Selon le communiqué, « les ministres des Affaires étrangères de l’Égypte et de l’Iran ont totalement rejeté tout plan ou mesure visant à déplacer les Palestiniens en dehors de leurs territoires, et sont convenus d’intensifier les efforts pour parvenir à un cessez-le-feu global permettant de fournir une protection au peuple palestinien et d’acheminer l’aide humanitaire ».

De son côté, le ministère iranien des Affaires étrangères a publié une déclaration dans laquelle il a indiqué qu’Abdollahian et Shoukry avaient échangé des points de vue sur les relations bilatérales et les développements régionaux, en particulier les derniers développements à Gaza.

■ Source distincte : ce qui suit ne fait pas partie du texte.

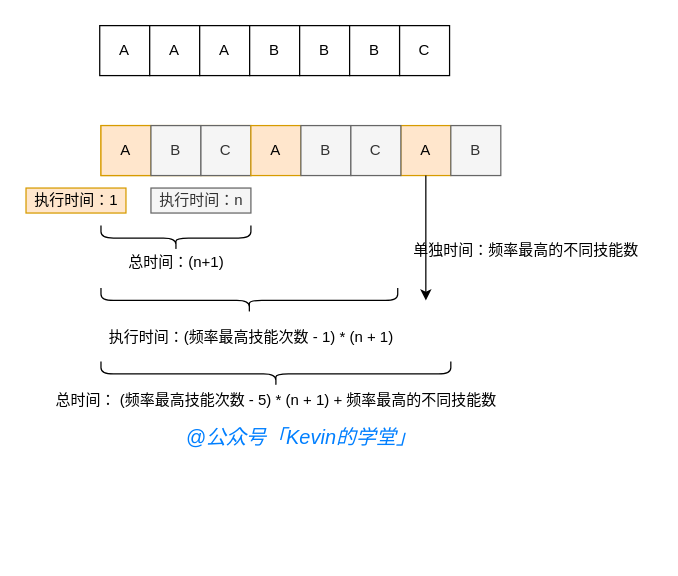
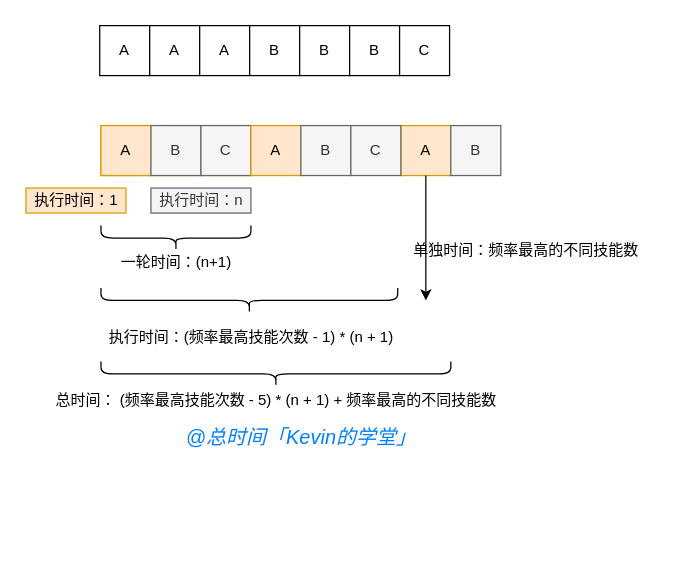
  <mxCell id="0" />
  <mxCell id="1" parent="0" />
  <mxCell id="2" value="" style="group" vertex="1" connectable="0" parent="1"><mxGeometry x="79" y="20" width="120" height="40" as="geometry" /></mxCell>
  <mxCell id="3" value="A" style="rounded=0;whiteSpace=wrap;html=1;" vertex="1" parent="2"><mxGeometry width="40" height="40" as="geometry" /></mxCell>
  <mxCell id="4" value="A" style="rounded=0;whiteSpace=wrap;html=1;" vertex="1" parent="2"><mxGeometry x="40" width="40" height="40" as="geometry" /></mxCell>
  <mxCell id="5" value="A" style="rounded=0;whiteSpace=wrap;html=1;" vertex="1" parent="2"><mxGeometry x="80" width="40" height="40" as="geometry" /></mxCell>
  <mxCell id="6" value="B" style="group" vertex="1" connectable="0" parent="1"><mxGeometry x="199" y="20" width="120" height="40" as="geometry" /></mxCell>
  <mxCell id="7" value="B" style="rounded=0;whiteSpace=wrap;html=1;" vertex="1" parent="6"><mxGeometry width="40" height="40" as="geometry" /></mxCell>
  <mxCell id="8" value="B" style="rounded=0;whiteSpace=wrap;html=1;" vertex="1" parent="6"><mxGeometry x="40" width="40" height="40" as="geometry" /></mxCell>
  <mxCell id="9" value="B" style="rounded=0;whiteSpace=wrap;html=1;" vertex="1" parent="6"><mxGeometry x="80" width="40" height="40" as="geometry" /></mxCell>
  <mxCell id="10" value="" style="group" vertex="1" connectable="0" parent="1"><mxGeometry x="240" y="100" width="120" height="40" as="geometry" /></mxCell>
  <mxCell id="11" value="" style="group;fillColor=#ffe6cc;strokeColor=#d79b00;" vertex="1" connectable="0" parent="10"><mxGeometry x="-160" width="120" height="40" as="geometry" /></mxCell>
  <mxCell id="12" value="A" style="rounded=0;whiteSpace=wrap;html=1;fillColor=#ffe6cc;strokeColor=#d79b00;" vertex="1" parent="11"><mxGeometry width="40" height="40" as="geometry" /></mxCell>
  <mxCell id="13" value="B" style="rounded=0;whiteSpace=wrap;html=1;fillColor=#f5f5f5;strokeColor=#666666;fontColor=#333333;" vertex="1" parent="11"><mxGeometry x="40" width="40" height="40" as="geometry" /></mxCell>
  <mxCell id="14" value="C" style="rounded=0;whiteSpace=wrap;html=1;fillColor=#f5f5f5;strokeColor=#666666;fontColor=#333333;" vertex="1" parent="11"><mxGeometry x="80" width="40" height="40" as="geometry" /></mxCell>
  <mxCell id="15" value="A" style="rounded=0;whiteSpace=wrap;html=1;fillColor=#ffe6cc;strokeColor=#d79b00;" vertex="1" parent="10"><mxGeometry x="80" width="40" height="40" as="geometry" /></mxCell>
  <mxCell id="16" value="" style="group" vertex="1" connectable="0" parent="10"><mxGeometry x="-40" width="120" height="40" as="geometry" /></mxCell>
  <mxCell id="17" value="A" style="rounded=0;whiteSpace=wrap;html=1;fillColor=#ffe6cc;strokeColor=#d79b00;" vertex="1" parent="16"><mxGeometry width="40" height="40" as="geometry" /></mxCell>
  <mxCell id="18" value="B" style="rounded=0;whiteSpace=wrap;html=1;fillColor=#f5f5f5;strokeColor=#666666;fontColor=#333333;" vertex="1" parent="16"><mxGeometry x="40" width="40" height="40" as="geometry" /></mxCell>
  <mxCell id="19" value="C" style="rounded=0;whiteSpace=wrap;html=1;fillColor=#f5f5f5;strokeColor=#666666;fontColor=#333333;" vertex="1" parent="16"><mxGeometry x="80" width="40" height="40" as="geometry" /></mxCell>
  <mxCell id="20" value="" style="shape=curlyBracket;whiteSpace=wrap;html=1;rounded=1;rotation=-90;" vertex="1" parent="1"><mxGeometry x="130" y="130" width="20" height="120" as="geometry" /></mxCell>
  <mxCell id="21" value="执行时间：n" style="text;html=1;align=center;verticalAlign=middle;resizable=0;points=[];autosize=1;fillColor=#f5f5f5;strokeColor=#666666;fontColor=#333333;" vertex="1" parent="1"><mxGeometry x="120" y="150" width="80" height="20" as="geometry" /></mxCell>
  <mxCell id="22" value="执行时间：1" style="text;html=1;align=center;verticalAlign=middle;resizable=0;points=[];autosize=1;fillColor=#ffe6cc;strokeColor=#d79b00;" vertex="1" parent="1"><mxGeometry x="20" y="150" width="80" height="20" as="geometry" /></mxCell>
- <mxCell id="23" value="总时间：(n+1)" style="text;html=1;align=center;verticalAlign=middle;resizable=0;points=[];autosize=1;" vertex="1" parent="1"><mxGeometry x="90" y="200" width="100" height="20" as="geometry" /></mxCell>
+ <mxCell id="23" value="一轮时间：(n+1)" style="text;html=1;align=center;verticalAlign=middle;resizable=0;points=[];autosize=1;" vertex="1" parent="1"><mxGeometry x="90" y="200" width="100" height="20" as="geometry" /></mxCell>
  <mxCell id="24" value="" style="shape=curlyBracket;whiteSpace=wrap;html=1;rounded=1;rotation=-90;" vertex="1" parent="1"><mxGeometry x="188.75" y="121.25" width="20" height="237.5" as="geometry" /></mxCell>
  <mxCell id="25" value="执行时间：(频率最高技能次数&amp;nbsp;- 1) * (n + 1)" style="text;html=1;align=center;verticalAlign=middle;resizable=0;points=[];autosize=1;" vertex="1" parent="1"><mxGeometry x="80" y="260" width="240" height="20" as="geometry" /></mxCell>
  <mxCell id="26" style="edgeStyle=none;rounded=0;orthogonalLoop=1;jettySize=auto;html=1;exitX=0.5;exitY=1;exitDx=0;exitDy=0;" edge="1" parent="1" source="15"><mxGeometry relative="1" as="geometry"><mxPoint x="340" y="240" as="targetPoint" /></mxGeometry></mxCell>
  <mxCell id="27" value="单独时间：频率最高的不同技能数" style="text;html=1;align=center;verticalAlign=middle;resizable=0;points=[];autosize=1;" vertex="1" parent="1"><mxGeometry x="320" y="190" width="200" height="20" as="geometry" /></mxCell>
  <mxCell id="28" value="" style="shape=curlyBracket;whiteSpace=wrap;html=1;rounded=1;rotation=-90;" vertex="1" parent="1"><mxGeometry x="210" y="158.75" width="20" height="280" as="geometry" /></mxCell>
  <mxCell id="29" value="总时间： (频率最高技能次数 - 5) * (n + 1) + 频率最高的不同技能数" style="text;html=1;align=center;verticalAlign=middle;resizable=0;points=[];autosize=1;" vertex="1" parent="1"><mxGeometry x="35" y="310" width="370" height="20" as="geometry" /></mxCell>
- <mxCell id="30" value="&lt;font color=&quot;#007fff&quot;&gt;@公众号「Kevin的学堂」&lt;/font&gt;" style="text;html=1;align=center;verticalAlign=middle;resizable=0;points=[];autosize=1;fontSize=16;fontStyle=2" vertex="1" parent="1"><mxGeometry x="140" y="338.75" width="200" height="20" as="geometry" /></mxCell>
+ <mxCell id="30" value="&lt;font color=&quot;#007fff&quot;&gt;@总时间「Kevin的学堂」&lt;/font&gt;" style="text;html=1;align=center;verticalAlign=middle;resizable=0;points=[];autosize=1;fontSize=16;fontStyle=2" vertex="1" parent="1"><mxGeometry x="140" y="338.75" width="200" height="20" as="geometry" /></mxCell>
  <mxCell id="31" value="C" style="rounded=0;whiteSpace=wrap;html=1;" vertex="1" parent="1"><mxGeometry x="319" y="20" width="40" height="40" as="geometry" /></mxCell>
  <mxCell id="32" value="B" style="rounded=0;whiteSpace=wrap;html=1;fillColor=#f5f5f5;strokeColor=#666666;fontColor=#333333;" vertex="1" parent="1"><mxGeometry x="360" y="100" width="40" height="40" as="geometry" /></mxCell>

Le communiqué a souligné que les deux parties ont discuté des derniers développements dans les relations bilatérales, y compris la réunion des deux chefs d’État dans la capitale saoudienne, Riyad, et des entretiens téléphoniques, et sont convenus de poursuivre les pourparlers à l’avenir.

Faisant référence aux tensions régionales croissantes au Moyen-Orient, Abdollahian a exprimé son inquiétude concernant les méthodes de provocation des tensions utilisées par certaines puissances non régionales.

Concernant les attaques israéliennes continues sur Gaza et la possibilité d’une escalade dans la région, le ministre iranien a déclaré que son pays ne cherche pas à élargir le champ de la guerre, et qu’ils ne voient pas dans la guerre un moyen de résoudre la crise, ajoutant que « tous les pays doivent se concentrer sur la voie politique pour mettre fin aux attaques sur Gaza, et résoudre la crise dans la bande de Gaza et en Cisjordanie ».

Il a exprimé ses remerciements au gouvernement égyptien pour ses efforts dans l’envoi d’aide humanitaire au peuple de Gaza, annonçant que son pays était prêt à envoyer des fournitures essentielles dont le peuple palestinien a besoin, avec l’aide et la coordination du Caire et des Nations unies.

Les deux ministres ont souligné que les efforts conjoints des pays de la région sont cruciaux pour préserver la stabilité et la paix, en insistant sur l’arrêt de la guerre contre Gaza, considérée comme la clé pour garantir la paix et la stabilité dans la région. Ils ont également discuté des derniers développements en mer Rouge.